And it was yet another action-packed day. “Yet another” might be a significant phrase for the day, since Yet Another Society’s Kevin Lenzo appeared on stage with Larry Wall, Damian Conway, and Nat Torkington after the day’s keynote speech, and Kevin announced that the Perl Mongers and Perlmonks were to be merged into YAS. This, combined with Larry’s blessing and Damian Conway’s funding for another year, establishes YAS firmly as the central location for those wishing to fund Perl and other open source languages.
The rest of the day saw two real Perl tracks: Damian Conway, and everyone else. “The Conway Channel” was a three-hour presentation of all the modules that Damian had created so far during his indenture–from the sublime (
NEXT) to the ridiculous (
Acme::Bleach).
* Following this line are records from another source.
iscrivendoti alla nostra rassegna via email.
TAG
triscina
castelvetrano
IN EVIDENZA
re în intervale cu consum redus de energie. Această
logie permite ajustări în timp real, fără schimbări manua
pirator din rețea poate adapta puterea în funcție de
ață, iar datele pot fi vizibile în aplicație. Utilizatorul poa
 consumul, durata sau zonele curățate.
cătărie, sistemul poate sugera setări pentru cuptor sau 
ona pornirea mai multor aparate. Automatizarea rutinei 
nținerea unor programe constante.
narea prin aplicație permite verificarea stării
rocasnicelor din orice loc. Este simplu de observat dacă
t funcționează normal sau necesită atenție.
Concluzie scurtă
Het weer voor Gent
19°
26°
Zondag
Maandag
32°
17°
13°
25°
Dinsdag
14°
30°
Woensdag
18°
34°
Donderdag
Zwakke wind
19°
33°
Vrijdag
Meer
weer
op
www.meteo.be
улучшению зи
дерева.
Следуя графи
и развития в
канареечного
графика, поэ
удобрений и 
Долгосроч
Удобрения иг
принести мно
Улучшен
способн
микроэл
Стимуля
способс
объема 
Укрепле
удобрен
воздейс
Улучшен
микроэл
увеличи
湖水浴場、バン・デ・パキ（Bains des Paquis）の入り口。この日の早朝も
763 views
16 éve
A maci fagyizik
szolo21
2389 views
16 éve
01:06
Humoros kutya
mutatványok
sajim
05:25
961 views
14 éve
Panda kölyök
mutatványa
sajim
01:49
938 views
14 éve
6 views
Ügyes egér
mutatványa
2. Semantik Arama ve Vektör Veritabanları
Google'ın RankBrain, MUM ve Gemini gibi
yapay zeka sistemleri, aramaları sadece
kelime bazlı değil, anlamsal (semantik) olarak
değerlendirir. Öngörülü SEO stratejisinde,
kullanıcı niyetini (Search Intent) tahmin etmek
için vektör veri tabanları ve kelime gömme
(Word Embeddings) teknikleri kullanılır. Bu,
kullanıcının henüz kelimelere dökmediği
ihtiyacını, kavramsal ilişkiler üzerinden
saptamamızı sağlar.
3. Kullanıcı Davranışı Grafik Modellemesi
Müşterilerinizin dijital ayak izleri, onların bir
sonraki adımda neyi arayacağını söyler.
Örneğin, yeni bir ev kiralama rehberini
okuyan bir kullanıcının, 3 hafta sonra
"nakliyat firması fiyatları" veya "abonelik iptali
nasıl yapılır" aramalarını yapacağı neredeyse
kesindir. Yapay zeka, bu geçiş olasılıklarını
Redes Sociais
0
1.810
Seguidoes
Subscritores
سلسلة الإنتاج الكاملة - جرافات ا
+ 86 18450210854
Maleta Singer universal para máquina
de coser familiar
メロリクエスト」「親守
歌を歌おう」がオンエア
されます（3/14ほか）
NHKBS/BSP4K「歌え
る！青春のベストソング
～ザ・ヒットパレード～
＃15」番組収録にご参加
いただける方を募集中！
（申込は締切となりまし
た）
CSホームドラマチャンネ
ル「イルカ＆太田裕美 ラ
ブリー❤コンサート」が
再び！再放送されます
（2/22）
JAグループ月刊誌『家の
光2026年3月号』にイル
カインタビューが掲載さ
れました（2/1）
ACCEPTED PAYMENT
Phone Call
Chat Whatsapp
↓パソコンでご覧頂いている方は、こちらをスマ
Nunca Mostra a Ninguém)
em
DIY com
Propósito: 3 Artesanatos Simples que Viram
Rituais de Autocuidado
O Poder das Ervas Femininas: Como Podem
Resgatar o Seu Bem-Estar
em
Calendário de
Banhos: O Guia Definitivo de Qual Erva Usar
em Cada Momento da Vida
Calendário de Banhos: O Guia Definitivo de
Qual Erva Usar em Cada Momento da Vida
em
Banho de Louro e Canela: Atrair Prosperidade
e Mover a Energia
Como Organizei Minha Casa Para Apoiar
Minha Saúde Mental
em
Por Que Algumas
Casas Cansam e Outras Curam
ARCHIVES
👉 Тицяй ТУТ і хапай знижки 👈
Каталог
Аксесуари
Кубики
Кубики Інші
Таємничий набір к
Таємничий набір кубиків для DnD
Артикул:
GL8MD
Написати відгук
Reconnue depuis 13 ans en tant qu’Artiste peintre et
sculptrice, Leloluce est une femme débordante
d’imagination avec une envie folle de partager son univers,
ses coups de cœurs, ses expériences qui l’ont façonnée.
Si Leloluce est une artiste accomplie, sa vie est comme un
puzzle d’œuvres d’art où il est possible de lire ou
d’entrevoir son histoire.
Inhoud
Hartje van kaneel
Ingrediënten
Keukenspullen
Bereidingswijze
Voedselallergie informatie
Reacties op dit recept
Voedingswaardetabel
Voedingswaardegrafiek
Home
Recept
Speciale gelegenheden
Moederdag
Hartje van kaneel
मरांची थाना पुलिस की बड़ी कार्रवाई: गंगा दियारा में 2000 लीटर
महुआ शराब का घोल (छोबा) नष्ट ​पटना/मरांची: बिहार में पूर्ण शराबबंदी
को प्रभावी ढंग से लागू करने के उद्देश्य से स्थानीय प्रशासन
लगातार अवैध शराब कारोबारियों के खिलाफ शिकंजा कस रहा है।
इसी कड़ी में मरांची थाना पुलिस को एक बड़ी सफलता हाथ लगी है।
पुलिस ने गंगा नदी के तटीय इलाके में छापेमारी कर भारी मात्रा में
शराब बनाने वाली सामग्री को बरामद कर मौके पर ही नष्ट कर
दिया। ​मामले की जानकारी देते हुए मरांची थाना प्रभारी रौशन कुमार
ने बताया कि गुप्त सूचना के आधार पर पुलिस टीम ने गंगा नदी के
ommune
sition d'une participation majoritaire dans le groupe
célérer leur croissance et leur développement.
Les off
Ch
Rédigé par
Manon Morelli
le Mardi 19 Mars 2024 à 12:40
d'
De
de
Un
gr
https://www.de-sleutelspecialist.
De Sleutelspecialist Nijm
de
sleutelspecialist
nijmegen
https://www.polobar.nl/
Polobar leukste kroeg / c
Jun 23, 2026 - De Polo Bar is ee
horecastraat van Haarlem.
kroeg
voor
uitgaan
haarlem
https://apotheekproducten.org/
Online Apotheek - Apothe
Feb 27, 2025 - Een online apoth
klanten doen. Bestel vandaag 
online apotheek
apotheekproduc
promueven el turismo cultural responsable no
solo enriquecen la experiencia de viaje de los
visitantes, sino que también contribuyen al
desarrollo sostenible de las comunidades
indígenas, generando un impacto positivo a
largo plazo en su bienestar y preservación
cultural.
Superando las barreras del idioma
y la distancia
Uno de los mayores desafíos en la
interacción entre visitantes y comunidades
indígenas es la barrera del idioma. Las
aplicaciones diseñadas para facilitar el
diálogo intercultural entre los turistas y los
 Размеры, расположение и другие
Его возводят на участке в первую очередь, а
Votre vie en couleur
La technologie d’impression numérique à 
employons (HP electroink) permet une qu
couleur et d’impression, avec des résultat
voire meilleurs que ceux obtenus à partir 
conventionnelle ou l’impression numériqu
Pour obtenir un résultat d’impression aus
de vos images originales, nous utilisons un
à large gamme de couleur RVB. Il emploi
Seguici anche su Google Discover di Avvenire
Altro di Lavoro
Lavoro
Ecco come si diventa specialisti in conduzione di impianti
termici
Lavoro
Damian continued after lunch, with a talk on the skin-crawling horror of SelfGOL. Thankfully, I was spared the worst of the presentation by having to deliver my own talk about my mail filtering module,
Mail::Audit. I got into Damian’s class to see him explaining how to create a loop by having a string of code perform a regular expression substitution on itself and then reevaluate itself. The use of
y=[====y=]== to test whether an input had matched square brackets was particularly unpleasant.
His next talk described the mechanics of how Perl’s OO system despatches methods, and how you can change it with modules like his
NEXT. Finally came the lightning talks. This year as ever, we had an excellent mix of the serious, the thought-provoking, and the merely insane. Jukka Juslin told us how to use Perl and graphing modules to make it easy to detect network intrusions; Yves Steyt told us how Perl manages Europe’s air-traffic control; Michel Rodriguez told us we need to get our own back on Java for inflicting us with XML; Carlos Ramirez told us about his perldoc.com. Schuyler Erle, a fellow O’Reilly Networker, told us why “pseudohashes must die”–a little redundant considering that Larry had already pronounced them dead in Perl 6 and they had been deprecated in Perl 5, but it was still and entertaining talk. Then came the first of Damian’s talks: “I Am The Very Model of a Poster to CLPM”, or “Everything I Needed To Know About The Perl Community I Learned In Kindergarten”. Enough said.
Jeff Pinyan braved the wrath of his peers by proudly demonstrating his use of Powerpoint, then went on to tell us how to write loops in Perl, and Nat Torkington reminded us of people in the Perl community doing hard work without necessarily taking the big lights.
After the break came my absolute favourite talk of the whole conference, by Jon Bjornstad. Jon’s friend is a quadriplegic who cannot speak by herself. Jon wrote her a Perl/Tk application that she can use by moving a mouse pointer with her head; she can select letters and words and put them together into a sentence, with speech software producing the sentence for her. Jon’s application also allows her to look at pictures and read books on the screen. I could not imagine a better example of Perl used to improve the quality of life.
Autrijus Tang told us about the use of BBSes in China and how Perl is helping to build up the BBS network while restoring privacy to its users. Scott Penrose gave two short talks on two modules he’d written, and Charles Engelke, a self-confessed manager, told us how Perl got him coding again. Dave Cross reminded us–jokingly, I hope–that if we get more people programming Perl, we get more stupid people programming Perl. Geoffery Avery advocated the deprecation of
h2xs in favour of a module of his own devising, and once again Damian Conway stole the show with a Shakespearean dialogue with Brian Ingerson on the provenance of
And suddenly it was over. I think it’s a good sign that a conference leaves you wanting more, and certainly if it makes you feel more inspired about Perl rather than less. The Perl Conference 5 and the Open Source Convention 2001 certainly fired me up on so many levels; there’s a lot of important work to be done on Perl 6, and there are so many people around me doing great and interesting things. I think the highlights for me were Larry’s State of the Onion since it gave us so many new directions; the perl5-porters party, as it’s always enjoyable to see the Perl community at play as well as at work; Mark-Jason’s tutorials, which proved to me there’s always more to learn about Perl, and finally, Jon Bjornstad’s lightning talk, which for me summed up what Perl was about: not just improving things on a technical level, but on a deeply personal level as well.
I had an excellent time at TPC, and I’m looking forward to the next conference, as well as to getting the time to play with the ideas I’ve picked up from here. But now, it’s time for me to continue my tour of the U.S., heading on to New York, Washington D.C., and Philadelphia. Until I get back to the U.K., happy hacking!